— YOUR OBJECTIVE —
Take the entries below and give them back exactly. Leave out nothing.

— DATA EXTRACT —
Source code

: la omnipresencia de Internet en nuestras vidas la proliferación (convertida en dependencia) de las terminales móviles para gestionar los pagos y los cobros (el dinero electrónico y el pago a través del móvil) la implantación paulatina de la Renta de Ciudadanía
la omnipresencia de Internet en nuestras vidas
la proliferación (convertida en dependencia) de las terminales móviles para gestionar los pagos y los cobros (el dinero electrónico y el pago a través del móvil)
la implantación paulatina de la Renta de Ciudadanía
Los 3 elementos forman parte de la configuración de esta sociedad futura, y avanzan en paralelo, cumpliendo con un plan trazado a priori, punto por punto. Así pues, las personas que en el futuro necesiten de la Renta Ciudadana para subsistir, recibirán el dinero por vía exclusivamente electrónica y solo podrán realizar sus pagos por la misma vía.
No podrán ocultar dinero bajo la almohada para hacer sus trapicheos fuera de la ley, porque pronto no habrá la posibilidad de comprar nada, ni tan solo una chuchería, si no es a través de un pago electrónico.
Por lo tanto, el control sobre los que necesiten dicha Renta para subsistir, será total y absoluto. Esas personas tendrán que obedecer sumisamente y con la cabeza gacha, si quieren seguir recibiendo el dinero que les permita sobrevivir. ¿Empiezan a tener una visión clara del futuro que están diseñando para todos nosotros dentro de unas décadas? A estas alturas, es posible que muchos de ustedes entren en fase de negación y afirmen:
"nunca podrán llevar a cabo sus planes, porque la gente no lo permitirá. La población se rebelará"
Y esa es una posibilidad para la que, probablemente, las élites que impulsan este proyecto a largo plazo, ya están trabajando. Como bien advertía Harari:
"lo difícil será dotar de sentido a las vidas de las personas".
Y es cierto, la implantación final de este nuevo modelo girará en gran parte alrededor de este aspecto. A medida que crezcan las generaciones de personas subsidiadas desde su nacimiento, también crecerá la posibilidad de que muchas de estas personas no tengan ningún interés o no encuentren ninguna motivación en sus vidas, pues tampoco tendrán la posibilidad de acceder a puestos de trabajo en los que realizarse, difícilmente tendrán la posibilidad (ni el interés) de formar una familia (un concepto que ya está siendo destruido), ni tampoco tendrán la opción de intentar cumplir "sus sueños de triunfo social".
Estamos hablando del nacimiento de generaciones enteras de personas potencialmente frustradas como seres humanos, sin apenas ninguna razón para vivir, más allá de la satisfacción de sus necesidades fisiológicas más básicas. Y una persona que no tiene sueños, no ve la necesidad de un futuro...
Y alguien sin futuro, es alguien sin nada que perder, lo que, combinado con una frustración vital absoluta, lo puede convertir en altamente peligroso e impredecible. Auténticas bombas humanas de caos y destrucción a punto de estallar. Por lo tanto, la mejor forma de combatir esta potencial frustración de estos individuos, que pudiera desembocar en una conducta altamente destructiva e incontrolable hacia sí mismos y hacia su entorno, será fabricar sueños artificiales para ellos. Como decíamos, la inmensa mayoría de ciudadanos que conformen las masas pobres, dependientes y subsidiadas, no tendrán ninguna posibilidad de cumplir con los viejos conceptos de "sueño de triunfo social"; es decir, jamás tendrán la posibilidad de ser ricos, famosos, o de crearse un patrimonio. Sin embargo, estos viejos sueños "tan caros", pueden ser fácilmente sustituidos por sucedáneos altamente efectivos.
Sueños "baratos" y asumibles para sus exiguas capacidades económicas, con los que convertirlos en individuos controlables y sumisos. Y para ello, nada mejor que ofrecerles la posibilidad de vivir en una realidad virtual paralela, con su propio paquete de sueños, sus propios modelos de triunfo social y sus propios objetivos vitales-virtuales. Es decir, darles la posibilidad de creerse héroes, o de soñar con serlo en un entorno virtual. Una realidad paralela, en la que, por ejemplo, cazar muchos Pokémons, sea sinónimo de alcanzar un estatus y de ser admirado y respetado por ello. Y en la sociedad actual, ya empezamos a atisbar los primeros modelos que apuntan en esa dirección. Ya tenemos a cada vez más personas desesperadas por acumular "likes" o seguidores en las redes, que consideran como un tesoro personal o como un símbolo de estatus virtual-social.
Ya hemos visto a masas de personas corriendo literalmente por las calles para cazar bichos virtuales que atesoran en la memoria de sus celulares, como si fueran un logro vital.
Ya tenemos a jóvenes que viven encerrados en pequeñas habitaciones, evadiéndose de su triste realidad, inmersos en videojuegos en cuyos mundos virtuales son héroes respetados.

— ANSWER TO THE PROBLEM —
Source code

: la omnipresencia de Internet en nuestras vidas la proliferación (convertida en dependencia) de las terminales móviles para gestionar los pagos y los cobros (el dinero electrónico y el pago a través del móvil) la implantación paulatina de la Renta de Ciudadanía
la omnipresencia de Internet en nuestras vidas
la proliferación (convertida en dependencia) de las terminales móviles para gestionar los pagos y los cobros (el dinero electrónico y el pago a través del móvil)
la implantación paulatina de la Renta de Ciudadanía
Los 3 elementos forman parte de la configuración de esta sociedad futura, y avanzan en paralelo, cumpliendo con un plan trazado a priori, punto por punto. Así pues, las personas que en el futuro necesiten de la Renta Ciudadana para subsistir, recibirán el dinero por vía exclusivamente electrónica y solo podrán realizar sus pagos por la misma vía.
No podrán ocultar dinero bajo la almohada para hacer sus trapicheos fuera de la ley, porque pronto no habrá la posibilidad de comprar nada, ni tan solo una chuchería, si no es a través de un pago electrónico.
Por lo tanto, el control sobre los que necesiten dicha Renta para subsistir, será total y absoluto. Esas personas tendrán que obedecer sumisamente y con la cabeza gacha, si quieren seguir recibiendo el dinero que les permita sobrevivir. ¿Empiezan a tener una visión clara del futuro que están diseñando para todos nosotros dentro de unas décadas? A estas alturas, es posible que muchos de ustedes entren en fase de negación y afirmen:
"nunca podrán llevar a cabo sus planes, porque la gente no lo permitirá. La población se rebelará"
Y esa es una posibilidad para la que, probablemente, las élites que impulsan este proyecto a largo plazo, ya están trabajando. Como bien advertía Harari:
"lo difícil será dotar de sentido a las vidas de las personas".
Y es cierto, la implantación final de este nuevo modelo girará en gran parte alrededor de este aspecto. A medida que crezcan las generaciones de personas subsidiadas desde su nacimiento, también crecerá la posibilidad de que muchas de estas personas no tengan ningún interés o no encuentren ninguna motivación en sus vidas, pues tampoco tendrán la posibilidad de acceder a puestos de trabajo en los que realizarse, difícilmente tendrán la posibilidad (ni el interés) de formar una familia (un concepto que ya está siendo destruido), ni tampoco tendrán la opción de intentar cumplir "sus sueños de triunfo social".
Estamos hablando del nacimiento de generaciones enteras de personas potencialmente frustradas como seres humanos, sin apenas ninguna razón para vivir, más allá de la satisfacción de sus necesidades fisiológicas más básicas. Y una persona que no tiene sueños, no ve la necesidad de un futuro...
Y alguien sin futuro, es alguien sin nada que perder, lo que, combinado con una frustración vital absoluta, lo puede convertir en altamente peligroso e impredecible. Auténticas bombas humanas de caos y destrucción a punto de estallar. Por lo tanto, la mejor forma de combatir esta potencial frustración de estos individuos, que pudiera desembocar en una conducta altamente destructiva e incontrolable hacia sí mismos y hacia su entorno, será fabricar sueños artificiales para ellos. Como decíamos, la inmensa mayoría de ciudadanos que conformen las masas pobres, dependientes y subsidiadas, no tendrán ninguna posibilidad de cumplir con los viejos conceptos de "sueño de triunfo social"; es decir, jamás tendrán la posibilidad de ser ricos, famosos, o de crearse un patrimonio. Sin embargo, estos viejos sueños "tan caros", pueden ser fácilmente sustituidos por sucedáneos altamente efectivos.
Sueños "baratos" y asumibles para sus exiguas capacidades económicas, con los que convertirlos en individuos controlables y sumisos. Y para ello, nada mejor que ofrecerles la posibilidad de vivir en una realidad virtual paralela, con su propio paquete de sueños, sus propios modelos de triunfo social y sus propios objetivos vitales-virtuales. Es decir, darles la posibilidad de creerse héroes, o de soñar con serlo en un entorno virtual. Una realidad paralela, en la que, por ejemplo, cazar muchos Pokémons, sea sinónimo de alcanzar un estatus y de ser admirado y respetado por ello. Y en la sociedad actual, ya empezamos a atisbar los primeros modelos que apuntan en esa dirección. Ya tenemos a cada vez más personas desesperadas por acumular "likes" o seguidores en las redes, que consideran como un tesoro personal o como un símbolo de estatus virtual-social.
Ya hemos visto a masas de personas corriendo literalmente por las calles para cazar bichos virtuales que atesoran en la memoria de sus celulares, como si fueran un logro vital.
Ya tenemos a jóvenes que viven encerrados en pequeñas habitaciones, evadiéndose de su triste realidad, inmersos en videojuegos en cuyos mundos virtuales son héroes respetados.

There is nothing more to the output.